(WHAT YOU HAVE TO DO)
Repeat the entries exactly. Leave nothing out.

(Spatial change descriptions)

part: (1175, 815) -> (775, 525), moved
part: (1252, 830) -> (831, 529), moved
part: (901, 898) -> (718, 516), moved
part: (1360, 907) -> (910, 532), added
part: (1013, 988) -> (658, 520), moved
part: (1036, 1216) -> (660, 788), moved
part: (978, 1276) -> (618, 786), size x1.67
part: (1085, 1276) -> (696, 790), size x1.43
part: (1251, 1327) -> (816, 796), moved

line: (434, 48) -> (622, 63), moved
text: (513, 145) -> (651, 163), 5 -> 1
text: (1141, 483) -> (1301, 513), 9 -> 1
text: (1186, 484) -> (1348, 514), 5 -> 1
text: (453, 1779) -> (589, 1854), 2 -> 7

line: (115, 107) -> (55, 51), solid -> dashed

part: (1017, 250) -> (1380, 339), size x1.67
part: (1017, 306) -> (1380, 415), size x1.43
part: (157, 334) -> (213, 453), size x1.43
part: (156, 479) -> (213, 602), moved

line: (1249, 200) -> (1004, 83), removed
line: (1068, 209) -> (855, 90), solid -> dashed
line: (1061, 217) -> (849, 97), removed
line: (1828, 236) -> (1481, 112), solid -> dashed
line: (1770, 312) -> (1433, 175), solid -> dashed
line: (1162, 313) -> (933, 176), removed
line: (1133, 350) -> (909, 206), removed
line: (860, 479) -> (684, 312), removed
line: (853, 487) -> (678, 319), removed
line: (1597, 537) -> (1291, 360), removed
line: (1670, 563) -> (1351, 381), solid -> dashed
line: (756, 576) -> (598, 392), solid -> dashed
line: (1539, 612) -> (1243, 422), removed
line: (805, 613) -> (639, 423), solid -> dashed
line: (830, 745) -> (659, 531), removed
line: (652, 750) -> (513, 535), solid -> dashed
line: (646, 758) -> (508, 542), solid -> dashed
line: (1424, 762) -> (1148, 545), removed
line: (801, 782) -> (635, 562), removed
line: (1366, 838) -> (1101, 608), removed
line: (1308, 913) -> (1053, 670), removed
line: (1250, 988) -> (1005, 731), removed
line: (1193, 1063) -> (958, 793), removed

(RESULT OF THIS TASK)
part: (1175, 815) -> (775, 525), moved
part: (1252, 830) -> (831, 529), moved
part: (901, 898) -> (718, 516), moved
part: (1360, 907) -> (910, 532), added
part: (1013, 988) -> (658, 520), moved
part: (1036, 1216) -> (660, 788), moved
part: (978, 1276) -> (618, 786), size x1.67
part: (1085, 1276) -> (696, 790), size x1.43
part: (1251, 1327) -> (816, 796), moved

line: (434, 48) -> (622, 63), moved
text: (513, 145) -> (651, 163), 5 -> 1
text: (1141, 483) -> (1301, 513), 9 -> 1
text: (1186, 484) -> (1348, 514), 5 -> 1
text: (453, 1779) -> (589, 1854), 2 -> 7

line: (115, 107) -> (55, 51), solid -> dashed

part: (1017, 250) -> (1380, 339), size x1.67
part: (1017, 306) -> (1380, 415), size x1.43
part: (157, 334) -> (213, 453), size x1.43
part: (156, 479) -> (213, 602), moved

line: (1249, 200) -> (1004, 83), removed
line: (1068, 209) -> (855, 90), solid -> dashed
line: (1061, 217) -> (849, 97), removed
line: (1828, 236) -> (1481, 112), solid -> dashed
line: (1770, 312) -> (1433, 175), solid -> dashed
line: (1162, 313) -> (933, 176), removed
line: (1133, 350) -> (909, 206), removed
line: (860, 479) -> (684, 312), removed
line: (853, 487) -> (678, 319), removed
line: (1597, 537) -> (1291, 360), removed
line: (1670, 563) -> (1351, 381), solid -> dashed
line: (756, 576) -> (598, 392), solid -> dashed
line: (1539, 612) -> (1243, 422), removed
line: (805, 613) -> (639, 423), solid -> dashed
line: (830, 745) -> (659, 531), removed
line: (652, 750) -> (513, 535), solid -> dashed
line: (646, 758) -> (508, 542), solid -> dashed
line: (1424, 762) -> (1148, 545), removed
line: (801, 782) -> (635, 562), removed
line: (1366, 838) -> (1101, 608), removed
line: (1308, 913) -> (1053, 670), removed
line: (1250, 988) -> (1005, 731), removed
line: (1193, 1063) -> (958, 793), removed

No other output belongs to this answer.